Before the game tips off for a nooner on ACC Network Extra this Saturday, we wanted to preview some of the most important things to watch out for.

Ajayi: Syracuse bounce-back

The team will be hungry for a win after losing. The Orange have won each game following a lost all season and they look to continue that trend. Rebounding was a huge problem last game, now Syracuse has to find a way to box out better and chase down those loose balls. Last but not least, they have to also worry about hitting their shots from downtown, they’re getting open looks, they just aren’t connecting.

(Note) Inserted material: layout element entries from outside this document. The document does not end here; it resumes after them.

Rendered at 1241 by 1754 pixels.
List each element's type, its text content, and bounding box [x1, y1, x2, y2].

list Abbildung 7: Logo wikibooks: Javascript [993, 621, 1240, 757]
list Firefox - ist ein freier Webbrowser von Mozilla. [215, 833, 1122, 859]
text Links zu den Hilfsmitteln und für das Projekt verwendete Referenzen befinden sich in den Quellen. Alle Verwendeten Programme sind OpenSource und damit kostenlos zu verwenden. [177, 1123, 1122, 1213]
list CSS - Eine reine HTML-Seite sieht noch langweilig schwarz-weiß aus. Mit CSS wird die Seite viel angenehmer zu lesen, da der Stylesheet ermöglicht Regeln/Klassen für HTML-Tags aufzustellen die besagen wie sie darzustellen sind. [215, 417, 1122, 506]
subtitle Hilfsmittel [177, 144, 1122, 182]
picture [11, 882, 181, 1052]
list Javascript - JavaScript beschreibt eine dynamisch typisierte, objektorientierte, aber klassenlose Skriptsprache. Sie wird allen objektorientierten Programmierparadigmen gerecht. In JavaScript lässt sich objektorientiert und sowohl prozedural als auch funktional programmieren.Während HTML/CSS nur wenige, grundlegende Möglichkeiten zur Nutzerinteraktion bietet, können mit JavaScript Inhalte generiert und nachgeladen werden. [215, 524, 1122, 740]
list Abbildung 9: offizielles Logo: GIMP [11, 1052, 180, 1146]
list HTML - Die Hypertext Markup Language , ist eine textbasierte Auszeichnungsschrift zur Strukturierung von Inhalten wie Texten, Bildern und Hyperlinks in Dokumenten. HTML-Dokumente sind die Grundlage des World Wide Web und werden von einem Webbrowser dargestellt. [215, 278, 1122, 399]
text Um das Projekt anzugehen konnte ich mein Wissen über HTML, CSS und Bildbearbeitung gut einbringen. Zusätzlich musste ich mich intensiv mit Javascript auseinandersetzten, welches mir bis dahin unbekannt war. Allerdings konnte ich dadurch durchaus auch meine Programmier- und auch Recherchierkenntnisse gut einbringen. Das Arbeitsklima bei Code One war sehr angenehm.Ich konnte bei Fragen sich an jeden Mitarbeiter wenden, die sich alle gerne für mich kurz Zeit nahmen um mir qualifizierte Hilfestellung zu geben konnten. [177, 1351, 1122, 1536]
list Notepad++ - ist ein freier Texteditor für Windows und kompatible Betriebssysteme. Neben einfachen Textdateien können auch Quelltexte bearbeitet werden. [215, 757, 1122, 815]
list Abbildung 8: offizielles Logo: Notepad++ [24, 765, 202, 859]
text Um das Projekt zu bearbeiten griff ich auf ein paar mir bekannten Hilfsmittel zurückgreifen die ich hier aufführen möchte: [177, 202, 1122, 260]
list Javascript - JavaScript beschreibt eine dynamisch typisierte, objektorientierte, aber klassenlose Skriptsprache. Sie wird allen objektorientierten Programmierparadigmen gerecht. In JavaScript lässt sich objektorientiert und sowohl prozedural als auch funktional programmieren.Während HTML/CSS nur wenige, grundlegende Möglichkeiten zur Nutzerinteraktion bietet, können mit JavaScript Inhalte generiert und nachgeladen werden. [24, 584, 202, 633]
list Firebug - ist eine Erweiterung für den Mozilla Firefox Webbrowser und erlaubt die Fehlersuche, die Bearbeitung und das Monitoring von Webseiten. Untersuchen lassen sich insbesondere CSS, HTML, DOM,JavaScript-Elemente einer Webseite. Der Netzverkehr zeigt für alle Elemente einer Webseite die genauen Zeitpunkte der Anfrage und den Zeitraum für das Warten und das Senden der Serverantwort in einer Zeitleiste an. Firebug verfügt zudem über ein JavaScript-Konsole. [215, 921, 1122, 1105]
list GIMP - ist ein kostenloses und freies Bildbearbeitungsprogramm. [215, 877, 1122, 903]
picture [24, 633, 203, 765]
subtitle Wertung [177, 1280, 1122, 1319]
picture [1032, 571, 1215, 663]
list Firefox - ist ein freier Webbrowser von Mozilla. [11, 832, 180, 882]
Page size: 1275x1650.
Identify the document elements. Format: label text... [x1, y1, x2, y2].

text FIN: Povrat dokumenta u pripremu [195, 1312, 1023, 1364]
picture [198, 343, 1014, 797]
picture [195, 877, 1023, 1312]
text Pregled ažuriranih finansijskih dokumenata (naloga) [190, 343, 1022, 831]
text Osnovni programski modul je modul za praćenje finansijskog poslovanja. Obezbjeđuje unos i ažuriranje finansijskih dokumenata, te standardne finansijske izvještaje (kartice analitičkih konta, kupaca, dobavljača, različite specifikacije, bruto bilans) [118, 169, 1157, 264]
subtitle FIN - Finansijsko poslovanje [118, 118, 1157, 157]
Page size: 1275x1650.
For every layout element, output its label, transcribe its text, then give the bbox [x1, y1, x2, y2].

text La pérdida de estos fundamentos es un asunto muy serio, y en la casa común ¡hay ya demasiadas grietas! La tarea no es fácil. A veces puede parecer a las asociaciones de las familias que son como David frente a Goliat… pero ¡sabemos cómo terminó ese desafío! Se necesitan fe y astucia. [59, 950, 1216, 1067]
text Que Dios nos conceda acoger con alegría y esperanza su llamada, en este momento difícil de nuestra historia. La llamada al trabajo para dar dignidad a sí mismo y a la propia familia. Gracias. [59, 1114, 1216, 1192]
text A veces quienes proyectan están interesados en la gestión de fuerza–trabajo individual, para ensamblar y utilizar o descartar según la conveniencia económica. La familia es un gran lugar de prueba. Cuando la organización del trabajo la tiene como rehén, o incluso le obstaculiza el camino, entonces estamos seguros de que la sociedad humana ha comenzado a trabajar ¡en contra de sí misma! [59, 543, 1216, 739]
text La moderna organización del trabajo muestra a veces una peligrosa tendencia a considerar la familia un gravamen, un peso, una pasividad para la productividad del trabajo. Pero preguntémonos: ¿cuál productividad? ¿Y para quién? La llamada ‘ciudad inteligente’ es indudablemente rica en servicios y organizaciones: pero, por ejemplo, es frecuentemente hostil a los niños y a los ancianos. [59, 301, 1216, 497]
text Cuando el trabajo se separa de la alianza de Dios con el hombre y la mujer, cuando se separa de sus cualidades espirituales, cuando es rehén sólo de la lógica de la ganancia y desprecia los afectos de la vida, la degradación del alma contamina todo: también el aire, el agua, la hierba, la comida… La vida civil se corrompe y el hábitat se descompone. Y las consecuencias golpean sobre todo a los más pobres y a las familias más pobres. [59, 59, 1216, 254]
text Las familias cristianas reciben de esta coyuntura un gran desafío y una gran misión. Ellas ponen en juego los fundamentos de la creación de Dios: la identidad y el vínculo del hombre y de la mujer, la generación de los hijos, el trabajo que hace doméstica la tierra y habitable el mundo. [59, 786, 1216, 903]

Kevin: What exactly is Syracuse trying to do this season?

I know the pauses have impacted what Jim Boeheim can do but early in the season Woody Newton was a big piece in the rotation and now who knows. Jon Bol Ajak played at Rutgers but now he’s “not big enough” to get minutes against Georgetown and UNC. Is Kadary Richmond an offensive liability or a key piece to improving the 2-3 zone? Each game it seems we see a new wrinkle and the lack of identity isn’t helping this group find any rhythm so the Orange need to figure it out quickly before they play themselves off the bubble discussion.

Christan: Tyler Lydon Syndrome

Now you may ask yourself, “What is Tyler Lydon Syndrome?” Well, Lydon had a tendency to pass up on shots and open looks, which frustrated me a lot throughout his tenure at Syracuse. After what we saw towards the end of the UNC game with Marek Dolezaj, I feel that it is prevalent to bring that up again. The Syracuse frontcourt is the most efficient part of Syracuse’s offense. Whenever Dolezaj and Guerrier get an offensive touch, they need to attack the basket. Those two are the only consistent and reliable source of offense. Guerrier took those chances against the Tar Heels, while Dolezaj didn’t.

Syracuse’s guards suffer from the opposite of Tyler Lydon Syndrome (now taking applications for names). In particular, Alan Griffin and Joe Girard have a bad tendency to not pass up on any shot, even if the opportunity isn’t necessarily there. Giving the Orange frontcourt high-percentage looks is a great way for the offense to get rolling again. Now the horse just has to drink the water.

Szuba: Syracuse’s shooting

We know the rebounding story full well, so let’s turn our attention to another important aspect of this Syracuse-Pittsburgh game: Three point shooting. Syracuse came out hot in the first matchup, yet leveled off as the game went on, content to take outside shots. Pittsburgh ranks No. 15 in the country in three point percentage defense (KenPom). The Orange shot 12-38 from beyond the arc in the first meeting. Can they shoot fewer threes, but best that percentage (31.6%) against the Panthers on the road?

John: Prevent second chance points (to the extent possible)

Over the course of the last two ACC games — Pitt and North Carolina — Syracuse has allowed a combined 45 second-chance points off of 44 (!!!) offensive rebounds. That number’s not at all sustainable for this Syracuse team, which can go cold from three and seems questionably averse to driving the ball inside of late. Obviously there’s the additional concern that increasingly fighting for boards against better rebounding teams (like Pitt) could lead to more fouls against big men Guerrier and Dolezaj. But given the number of points we’re allowing on offensive putbacks, it’s a risk worth taking.